Anyone Can Be Great, Can You Be Good?
I’ve always loved stand-up comedy. Not so much the on stage presence of the comedian, but I love the prep that goes in to a solid 60-minute routine of just killer material.
I just finished Steve Martin’s terrific book, Born Standing Up. I’m too young to have appreciated Martin’s career, but the book delves in to the process of writing great jokes that still “stand-up” (if you like that, you should see my five minutes) today.
It took Steve Martin 12-years to get to Saturday Night Live. Thousands of shit-shows over a 12-year period at two-bit clubs to become just a little bit famous. It would be another five-years before he was an overnight success.
There are a ton of great quotes in the book about preparation and success, but the one that I loved was ‘anyone can be great, can you be good?’.
Everyone has those great meetings where everyone nods their heads and agrees. Everyone gets back to the office and says something like ‘it was such a great call’.
Maybe it closes, maybe it doesn’t, but everyone is really excited about how ‘GREAT’ it was.
The problem with great is that great doesn’t happen often.
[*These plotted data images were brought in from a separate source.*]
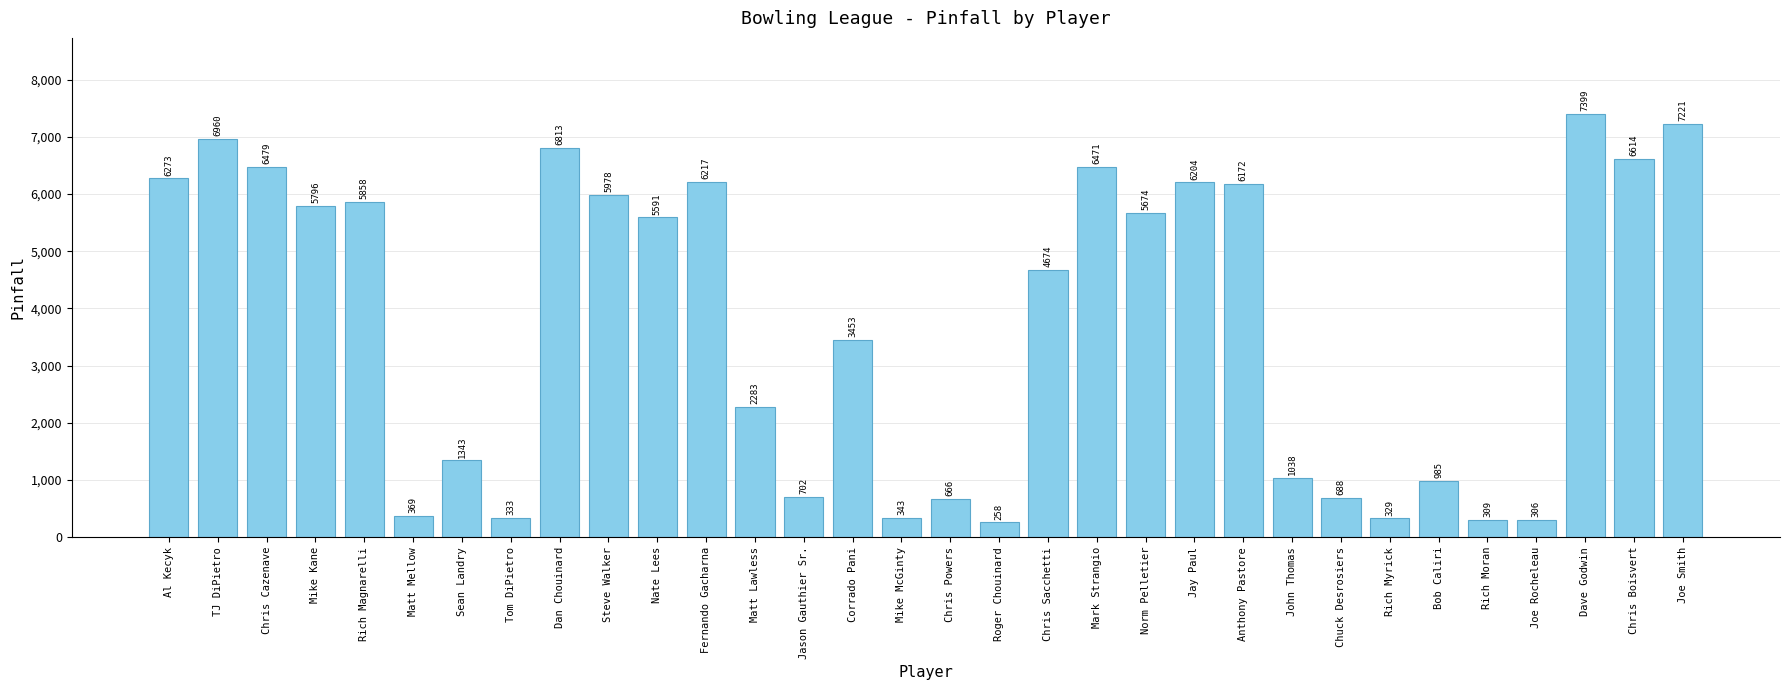

What position from the right is Tom DiPietro?

25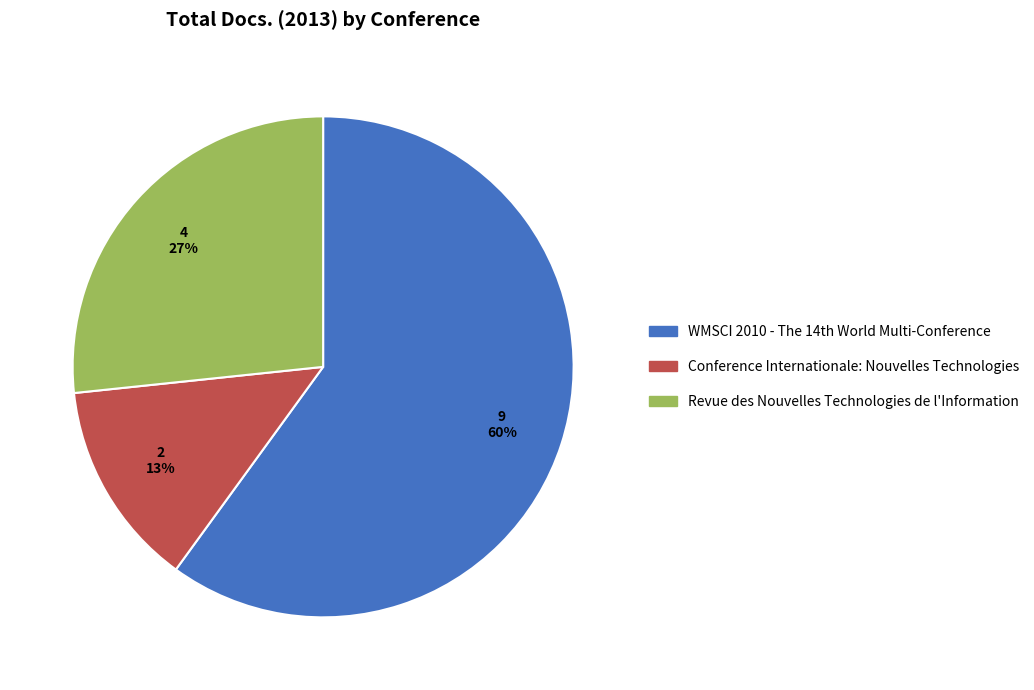

Combined, do Revue des Nouvelles Technologies de l'Information and Conference Internationale: Nouvelles Technologies account for over 50%?

No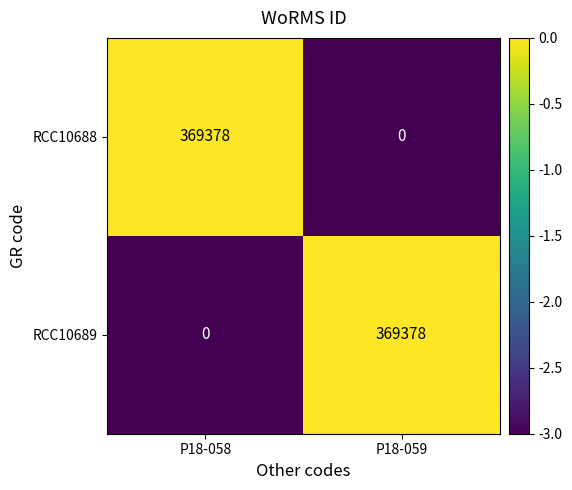

Reading left to right, extract all data points from this chart.

RCC10688: P18-058=369378	P18-059=0
RCC10689: P18-058=0	P18-059=369378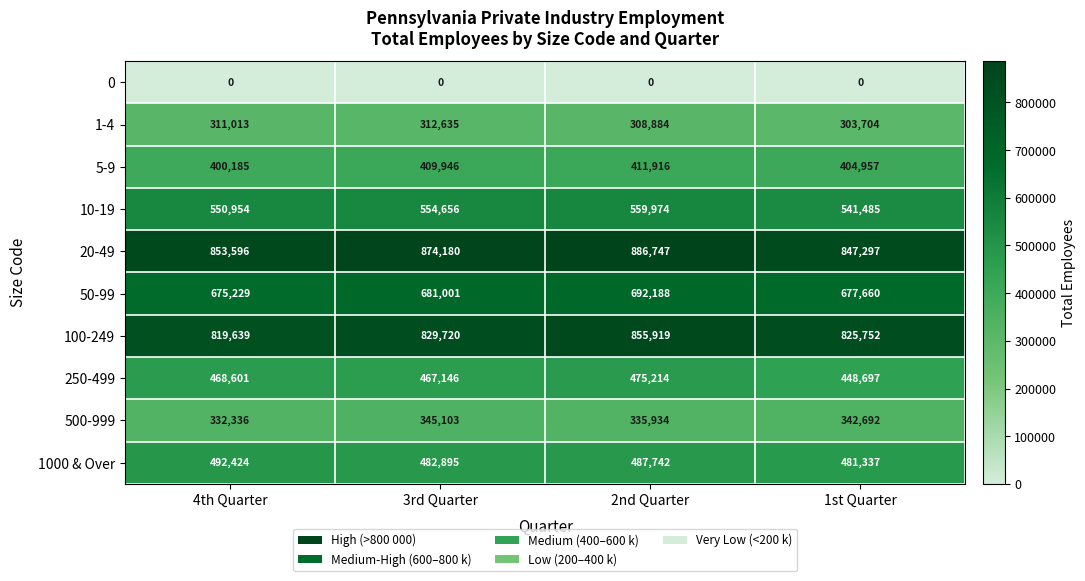

At which category is the sum across all series the highest?

2nd Quarter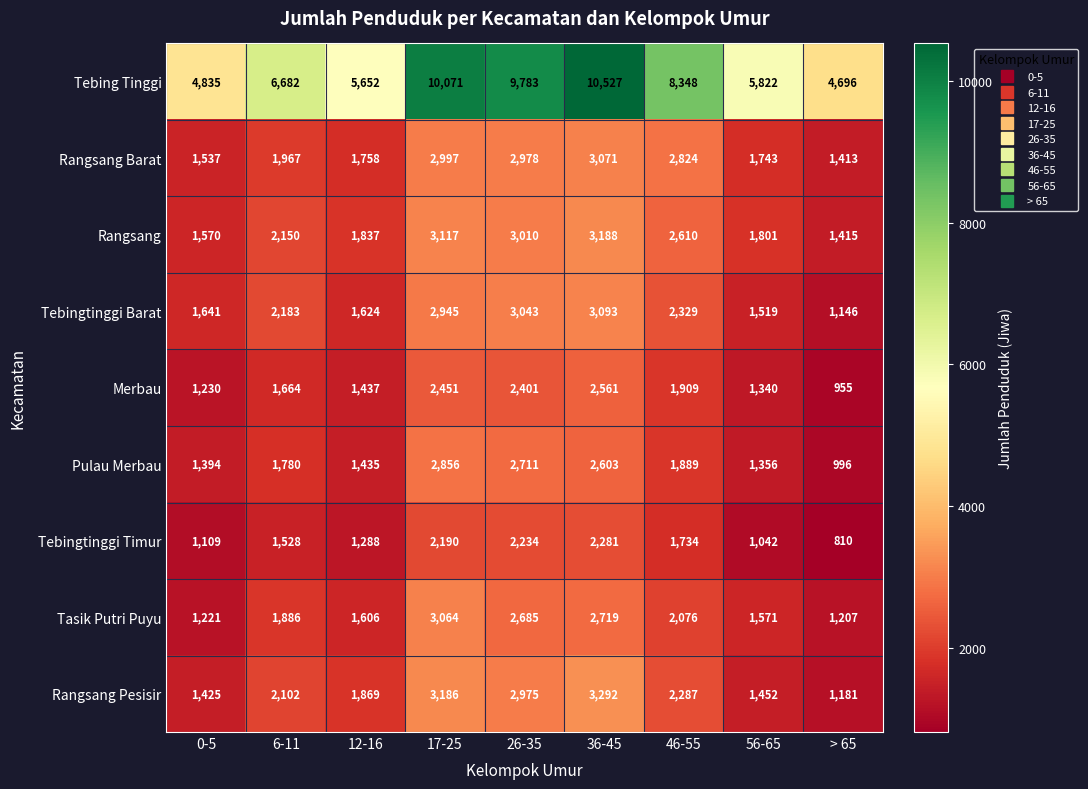

True or false: Tasik Putri Puyu has a value of 1571 at 56-65.

True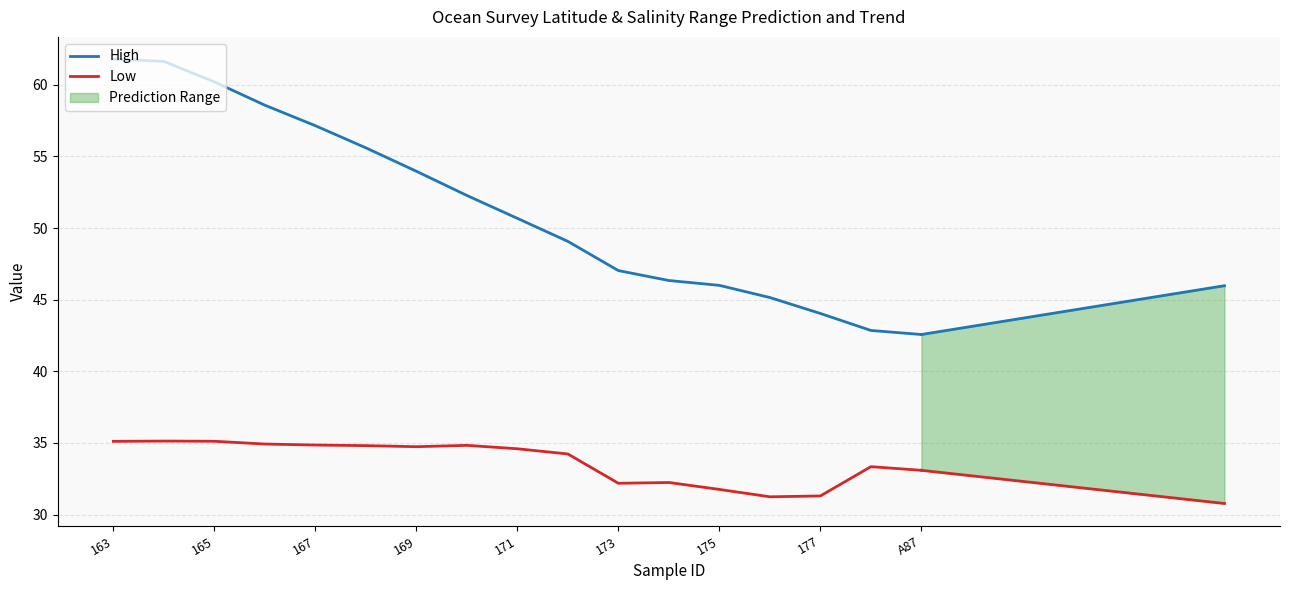

What is the value of the High point at the 9th from the left?

50.7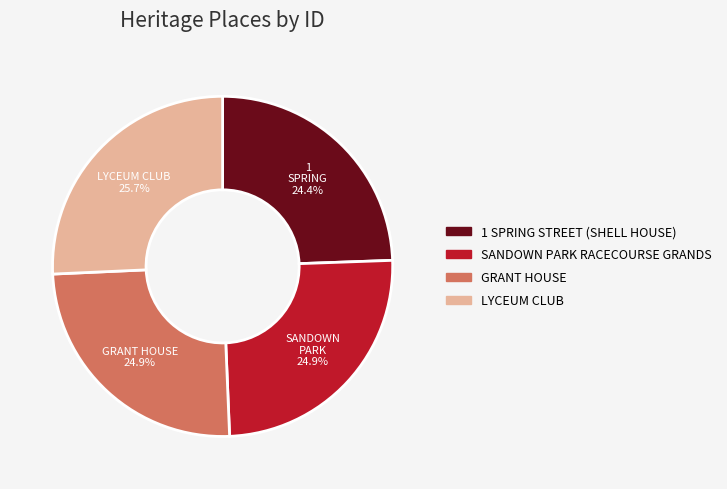

Does any single category account for the majority?

No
Greatness isn’t reliable. It certainly doesn’t happen every single day. It can’t because at some point, great would just become good.
Steph Curry is the best player in the NBA this decade. The difference between him and most players is that his good is their great.
Jordan Spieth has mostly good rounds. In fact, his #10 scoring average rank shows this, but is good is other players great.
Steve Martin, one of the most famous comedians of all time, had mostly good nights. Over time, his good turned in to great.
If you’re in sales, it is way better to be good consistently than great once in a while.
Good is a discipline.
Good is the unseen free-throws after everyone leaves. It is the 3-foot putts after dark.
Good is consistently reaching out to your customers and providing value.
Good is sticking to a process and not winging everything.
Good is knowing what comes next.
Good is knowing that the little details make big differences.
Good is giving that presentation for the 100th time, but treating with the enthusiasm of the first time and adjusting it for that instance.
Good is keeping a notebook of talking points and reviewing it before each meeting.
Good is listening more and talking less.
If you look at your peers, I bet most of them aren’t good. Be consistent and after a while, your good will become their great.